Flor, o beija-flor sabe que flor procura. Ele faz questão de visitar a flor mais doce. Com seu charme e galanteio, conquista em suas primeiras atitudes. Sabe bem como agir. Esperto, esse passarinho. 
Esperto esse passarinho que voa o tempo todo, que visita uma, duas, três, quantas flores quiser. Esperto esse beija-flor que lhe rouba a atenção, lhe tira o néctar e voa em outra direção.

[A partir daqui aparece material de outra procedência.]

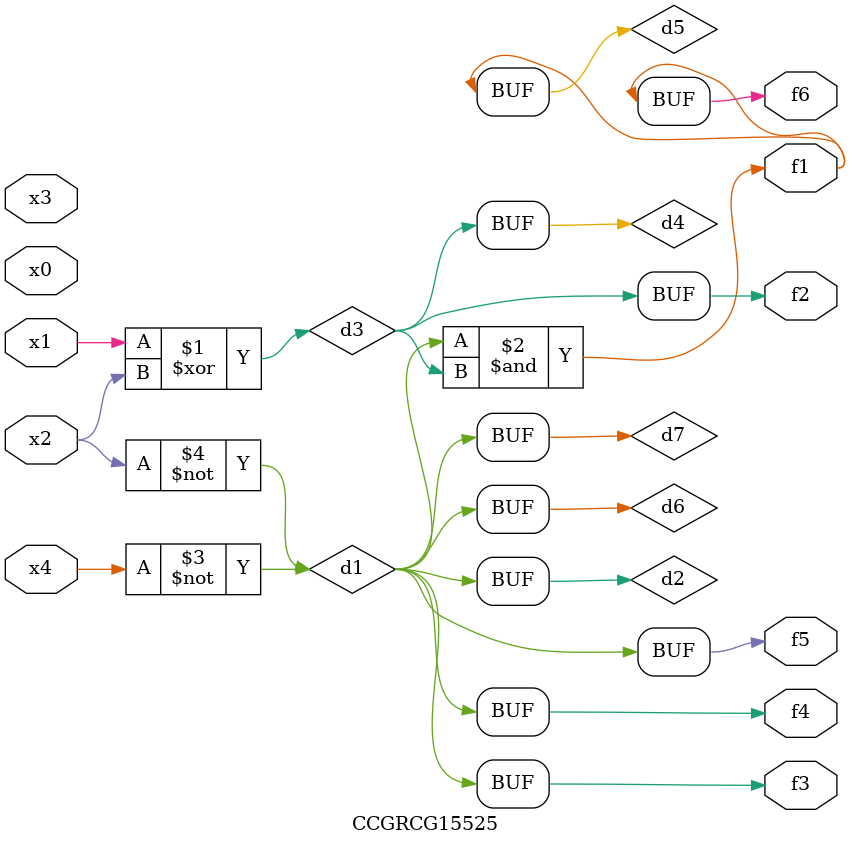
<source format=v>
module CCGRCG15525(
	input x0, x1, x2, x3, x4,
	output f1, f2, f3, f4, f5, f6
);

	wire d1, d2, d3, d4, d5, d6, d7;

	not (d1, x4);
	not (d2, x2);
	xor (d3, x1, x2);
	buf (d4, d3);
	and (d5, d1, d3);
	buf (d6, d1, d2);
	buf (d7, d2);
	assign f1 = d5;
	assign f2 = d4;
	assign f3 = d7;
	assign f4 = d7;
	assign f5 = d7;
	assign f6 = d5;
endmodule

</source>
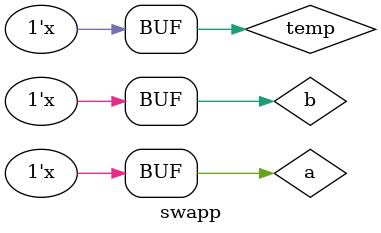
<source format=sv>
module swapp();
  
 // reg clk =0;
  reg a=1,b=0;
  reg temp;
  
  //always
   // #10 clk = ~clk;
  
 // always@(posedge clk)
  initial
    begin
      #10 temp=a;
      #10   a=b;
       #10  b=temp;
      $monitor("t=%0t, a=%b,b=%b,temp=%b",$time,a,b,temp);
   end
  
     // initial
     //   #50 $finish;
  
  initial
    begin
    $dumpfile("file.vcd");
  $dumpvars("1");
    end
  
  
endmodule
      
    
</source>
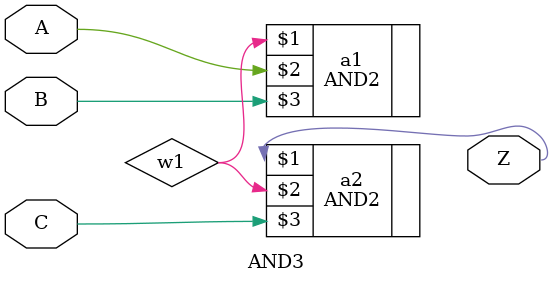
<source format=v>
`timescale 1ns / 1ps


module AND3 (
    output Z,
    input A,
    input B,
    input C
    );
    wire w1;
    
    AND2 a1(w1,A,B);
    AND2 a2(Z,w1,C);
    
endmodule


</source>
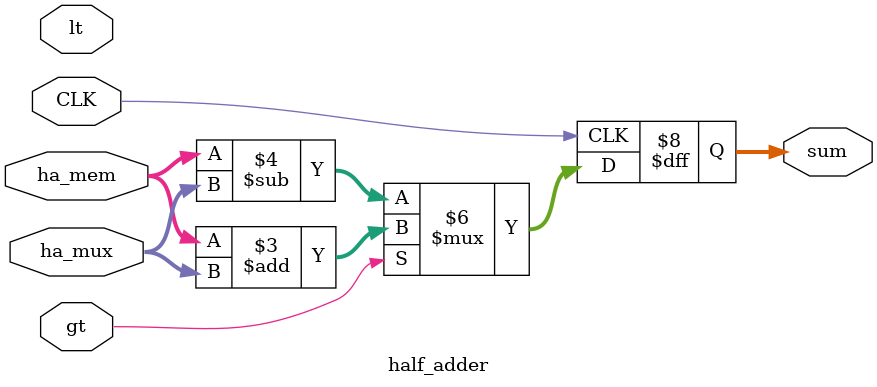
<source format=v>
`timescale 1ns / 1ps


module half_adder (ha_mem,gt,lt,ha_mux,CLK,
                   sum,);

  input CLK;
  input  [5:0]ha_mem;
  input  [0:0]gt;
  input  [0:0]lt;
  input  [5:0]ha_mux;
  output reg [5:0]sum;
  
  always @(posedge CLK)
  begin
  
  if (gt==1) begin
  sum = ha_mem + ha_mux;  // Adding
  end
  
  else begin
  sum = ha_mem - ha_mux;  // Subtract
  end
  
  end
  
endmodule 

</source>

Flor, atente-se à chegada do beija-flor. Você é doce, você é linda, mas é só mais uma flor da grande variedade existente no jardim daquele pássaro matreiro, colecionador de flores. Ele escolhe qual flor visitar e quando visitar, e pode nunca mais querer visitar você, mesmo que seu néctar seja doce o bastante. Ah, flor...
O beija-flor é bicho esperto, não se rende a uma flor qualquer, mas deseja que qualquer flor se renda aos seus encantos. Há um ego que precisa ser sustentado, jamais ferido.

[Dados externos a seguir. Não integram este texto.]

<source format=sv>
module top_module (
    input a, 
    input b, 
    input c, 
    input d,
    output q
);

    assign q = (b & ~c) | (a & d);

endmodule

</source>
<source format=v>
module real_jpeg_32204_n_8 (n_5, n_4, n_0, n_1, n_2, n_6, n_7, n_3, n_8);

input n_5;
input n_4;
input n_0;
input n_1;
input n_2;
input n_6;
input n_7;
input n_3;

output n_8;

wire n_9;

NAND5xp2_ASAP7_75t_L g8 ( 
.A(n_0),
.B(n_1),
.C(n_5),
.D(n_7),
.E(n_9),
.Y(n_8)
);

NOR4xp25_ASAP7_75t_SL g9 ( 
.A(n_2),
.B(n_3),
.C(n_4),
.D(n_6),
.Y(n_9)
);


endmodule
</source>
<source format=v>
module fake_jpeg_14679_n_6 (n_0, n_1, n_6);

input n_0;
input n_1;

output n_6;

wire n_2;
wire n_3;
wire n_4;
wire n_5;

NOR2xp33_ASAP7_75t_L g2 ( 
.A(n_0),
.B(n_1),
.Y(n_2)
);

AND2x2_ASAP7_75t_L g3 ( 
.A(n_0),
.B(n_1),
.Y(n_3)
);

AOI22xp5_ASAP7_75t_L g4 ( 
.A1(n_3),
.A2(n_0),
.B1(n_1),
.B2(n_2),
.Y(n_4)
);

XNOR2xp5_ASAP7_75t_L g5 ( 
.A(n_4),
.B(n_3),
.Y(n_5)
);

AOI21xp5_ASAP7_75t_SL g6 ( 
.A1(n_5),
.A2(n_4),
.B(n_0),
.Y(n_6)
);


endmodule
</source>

Há um jardim meio mais ou menos, cheio de flores mal-cuidadas, mal amadas, visitadas, deixadas, apaixonadas, iludidas. Flores inocentes, outras, nem tanto, mas na esperteza se deixaram encantar.
Há um beija-flor que voa sem rumo, visitando flores todo o tempo, não se prendendo a nenhuma.
Flor, você não esperou tanto para que um beija-flor qualquer lhe roubasse o que há de mais puro em você. Floresceu, manteve-se paciente em sua posição, não se rendeu a qualquer outro encanto. Tenha cuidado com o beija-flor. 
Por traz da bela aparência existe um aventureiro sem rumo definido, alguém que apenas vai usar você um pouquinho, se aproveitar da sua doçura e simplicidade e partir.
Fique firme em seu lugar, feche-se ao beija-flor. Deixe que ele tome seu voo sem que você seja ferida.
Quem sabe um dia o beija-flor não visite uma rosa e se fira em seus espinhos. O que tem de linda e sedutora, tem de perigosa. Quem sabe um dia não se embale no encanto de uma senécio e se contorça com o veneno que experimentou. 
Flor, não se curve, não murche. Deixe a estação passar, suas pétalas caírem e o vento lhe levar na direção certa. E quando o beija-flor voltar, se ele voltar, ferido, cabisbaixo, verá que aquela flor, a simples e doce flor, partiu.